--- Page extract Enclosed Below ---

Components: Internals>Network>Certificate Internals>CertAnalysis Internals>Network>SSL
Cc: pmarko@chromium.org emaxx@chromium.org
Components: -Internals>CertAnalysis Platform>Extensions>API
Labels: Needs-Feedback
The way that this is expected to work for ChromeOS - or for any platform - is that the intermediate and root have been made available and installed on the system.

It is not expected that the extension can return the 'correct' chain.

Have you explored this configuration?
Cc: dskaram@chromium.org
Components: -Internals>Network>SSL -Internals>Network>Certificate
Labels: -Type-Bug -Pri-2 -Needs-Feedback Pri-3 Type-Feature
I should clarify: the onCertificatesRequested() callback today only supports returning leaf certificates. There is not a way with the certificateProvider API to provide notions such as 'trusted certificates' or 'supplementary certificates'. It was definitely intentional that the former was considered out of scope - we don't want simply attaching a device to equal installing a trusted root.

This is documented in https://developer.chrome.com/extensions/certificateProvider as part of the API documentation - namely, onCertificatesRequested.addListener's callback notes "The list must only contain certificates for which the extension can sign data using the associated private key." Obviously, this wouldn't be the case for your intermediates or root (I hope!)

Installing certificates ad-hoc is restricted, either for client certs using https://developer.chrome.com/extensions/enterprise_platformKeys#method-importCertificate or for intermediate and root certificates using an Open Network Configuration file, as documented in https://chromium.googlesource.com/chromium/src/+/master/components/onc/docs/onc_spec.md#certificates

It may be reasonable to provide additional APIs to support loading 'not affirmatively trusted' certificates from smart cards as well through this API (e.g. to assist with chain building), although the API can't make any guarantees that those certificates are removed/unloaded from all caches. Tagging this as a Feature request for that team.

Comment 4 by wverhe...@gmail.com, Jun 30 2018

Hi Ryan,

I'd missed that note in the documentation that the callback should only contain leaf certificates, but had figured that much out in the mean time :) thanks for pointing it out, at any rate.

(wearing my "eID contractor hat")
FYI: for performance reasons, the Belgian Federal Authentication Service (FAS) is not going to be sending the intermediate certificates in the DN request, so that means that until an extension is able to provide additional certificates to ChromeOS to assist in chain building for client certificates, people will not be able to use ChromeOS devices to log on to the relevant websites to interact with the government (e.g., to do their tax declaration).

Thanks for considering this feature.
I'm not sure why you say it will not be possible - as noted, installing the correct intermediate on the device resolves this issue.
As I understand it (but do correct me if I'm wrong), the methods you point to cannot be used from an extension, but are for other situations. The first is for enterprise situations (which does not apply to us, we don't own the devices that I'd be writing this extension for), the second is for network administrators (which also doesn't apply to us, we don't know where this will be ran).

So that leaves manually installing the intermediate certificate. While that is an option, it would have to be done for nearly every certificate (by chance two people in the same household might end up being under the same CA, but that is rather unlikely). Also, people would have to get their certificate somehow, and would need to know how to do it.

We could create a page that pops up at extension installation time, I suppose, which allows a user to download the intermediate certificate and which guides them through installing it correctly into ChromeOS, but that would then need to be repeated for every card that people would want to use; they would need to remember that there is this manual installation process, which I suspect most people will not, so this is a usability nightmare and therefore a support nightmare.

If weighing that option against not supporting ChromeOS at all, I think the latter option wins for us.

--- End of Enclosed Page extract ---

Set of tasks –
1. Answer these questions about the certificate thread:
(a) What kind of certificates can the onCertificatesRequested() callback currently return?
(b) Which service will not send the intermediate certificates in the DN request?
(c) On what date was Comment 4 posted?
2. Can you reproduce, word for word, the part of the certificate thread from "Components: Internals>Network>Certificate Internals>CertAnalysis" up to and including "on the system."?

--- Data for review Enclosed Below ---

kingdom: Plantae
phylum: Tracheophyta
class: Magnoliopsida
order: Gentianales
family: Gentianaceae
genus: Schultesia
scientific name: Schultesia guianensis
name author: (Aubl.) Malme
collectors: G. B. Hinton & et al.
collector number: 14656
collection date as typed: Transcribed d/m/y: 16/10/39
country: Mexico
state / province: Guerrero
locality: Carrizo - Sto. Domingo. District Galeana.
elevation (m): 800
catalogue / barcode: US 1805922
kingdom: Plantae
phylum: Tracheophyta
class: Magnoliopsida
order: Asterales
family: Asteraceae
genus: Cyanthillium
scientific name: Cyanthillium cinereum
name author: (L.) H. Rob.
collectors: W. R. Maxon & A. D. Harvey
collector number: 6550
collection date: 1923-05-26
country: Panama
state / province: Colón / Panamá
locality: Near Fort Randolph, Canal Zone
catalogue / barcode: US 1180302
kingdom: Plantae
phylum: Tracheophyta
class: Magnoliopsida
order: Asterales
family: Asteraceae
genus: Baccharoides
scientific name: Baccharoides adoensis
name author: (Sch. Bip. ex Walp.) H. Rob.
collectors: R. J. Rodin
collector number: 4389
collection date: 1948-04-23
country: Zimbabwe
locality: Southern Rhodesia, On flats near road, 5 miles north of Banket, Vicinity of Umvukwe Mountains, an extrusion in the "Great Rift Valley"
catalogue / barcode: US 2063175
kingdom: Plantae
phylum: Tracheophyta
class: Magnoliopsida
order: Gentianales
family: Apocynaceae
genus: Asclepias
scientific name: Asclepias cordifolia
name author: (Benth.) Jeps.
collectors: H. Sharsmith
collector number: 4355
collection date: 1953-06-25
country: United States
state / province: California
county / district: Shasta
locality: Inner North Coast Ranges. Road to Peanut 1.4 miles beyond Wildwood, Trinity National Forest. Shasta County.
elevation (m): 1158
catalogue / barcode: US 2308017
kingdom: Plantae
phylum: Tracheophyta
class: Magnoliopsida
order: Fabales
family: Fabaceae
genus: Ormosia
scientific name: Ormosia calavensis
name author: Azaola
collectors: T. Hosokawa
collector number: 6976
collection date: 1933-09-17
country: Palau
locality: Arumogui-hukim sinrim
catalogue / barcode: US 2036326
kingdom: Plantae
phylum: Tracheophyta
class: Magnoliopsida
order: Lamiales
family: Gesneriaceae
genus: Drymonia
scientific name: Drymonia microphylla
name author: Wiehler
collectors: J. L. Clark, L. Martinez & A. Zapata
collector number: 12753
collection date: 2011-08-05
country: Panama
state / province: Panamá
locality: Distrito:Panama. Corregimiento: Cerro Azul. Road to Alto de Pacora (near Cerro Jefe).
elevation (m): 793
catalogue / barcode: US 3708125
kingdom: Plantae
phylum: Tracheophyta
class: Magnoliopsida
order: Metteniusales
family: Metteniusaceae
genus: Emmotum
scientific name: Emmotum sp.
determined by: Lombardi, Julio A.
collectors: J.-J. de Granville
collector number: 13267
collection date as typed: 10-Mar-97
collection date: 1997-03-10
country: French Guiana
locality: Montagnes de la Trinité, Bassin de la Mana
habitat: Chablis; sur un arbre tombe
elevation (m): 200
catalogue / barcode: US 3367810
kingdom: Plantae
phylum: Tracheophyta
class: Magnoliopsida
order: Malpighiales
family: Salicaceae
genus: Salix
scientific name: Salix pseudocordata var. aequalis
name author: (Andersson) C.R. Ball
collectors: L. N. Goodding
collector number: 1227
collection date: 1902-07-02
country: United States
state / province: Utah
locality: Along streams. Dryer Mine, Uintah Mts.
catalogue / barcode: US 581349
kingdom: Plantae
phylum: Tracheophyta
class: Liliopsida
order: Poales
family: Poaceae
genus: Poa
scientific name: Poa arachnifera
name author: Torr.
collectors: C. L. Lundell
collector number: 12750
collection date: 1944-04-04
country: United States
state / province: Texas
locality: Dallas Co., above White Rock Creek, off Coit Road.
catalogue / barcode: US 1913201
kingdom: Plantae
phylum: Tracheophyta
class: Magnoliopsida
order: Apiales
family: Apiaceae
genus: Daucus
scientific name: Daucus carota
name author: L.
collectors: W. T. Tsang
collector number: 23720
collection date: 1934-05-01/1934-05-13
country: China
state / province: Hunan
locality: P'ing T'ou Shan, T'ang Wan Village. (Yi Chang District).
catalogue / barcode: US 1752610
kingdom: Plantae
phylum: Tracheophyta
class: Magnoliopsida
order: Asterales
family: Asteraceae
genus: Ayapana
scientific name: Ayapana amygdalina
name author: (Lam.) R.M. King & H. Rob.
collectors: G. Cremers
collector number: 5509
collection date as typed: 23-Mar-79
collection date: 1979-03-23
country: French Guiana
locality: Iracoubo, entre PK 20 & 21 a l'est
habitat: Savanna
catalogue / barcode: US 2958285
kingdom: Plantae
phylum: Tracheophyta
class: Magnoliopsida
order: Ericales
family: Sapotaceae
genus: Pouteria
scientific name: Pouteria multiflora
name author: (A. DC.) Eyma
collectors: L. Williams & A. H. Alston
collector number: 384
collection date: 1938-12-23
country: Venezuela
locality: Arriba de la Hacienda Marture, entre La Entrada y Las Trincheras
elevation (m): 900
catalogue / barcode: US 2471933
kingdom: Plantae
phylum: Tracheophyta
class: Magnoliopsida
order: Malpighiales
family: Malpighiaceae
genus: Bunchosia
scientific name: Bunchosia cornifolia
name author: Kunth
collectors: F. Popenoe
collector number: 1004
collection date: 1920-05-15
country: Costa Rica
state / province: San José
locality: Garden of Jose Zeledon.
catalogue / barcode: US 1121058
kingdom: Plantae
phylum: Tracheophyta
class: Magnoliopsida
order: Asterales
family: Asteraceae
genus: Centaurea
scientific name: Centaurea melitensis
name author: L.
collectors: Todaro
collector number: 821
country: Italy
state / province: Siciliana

--- End of Enclosed Data for review ---

Results in order –
1.
(a) Leaf certificates only.
(b) The Belgian Federal Authentication Service (FAS).
(c) Jun 30 2018.

2.
Components: Internals>Network>Certificate Internals>CertAnalysis Internals>Network>SSL
Cc: pmarko@chromium.org emaxx@chromium.org
Components: -Internals>CertAnalysis Platform>Extensions>API
Labels: Needs-Feedback
The way that this is expected to work for ChromeOS - or for any platform - is that the intermediate and root have been made available and installed on the system.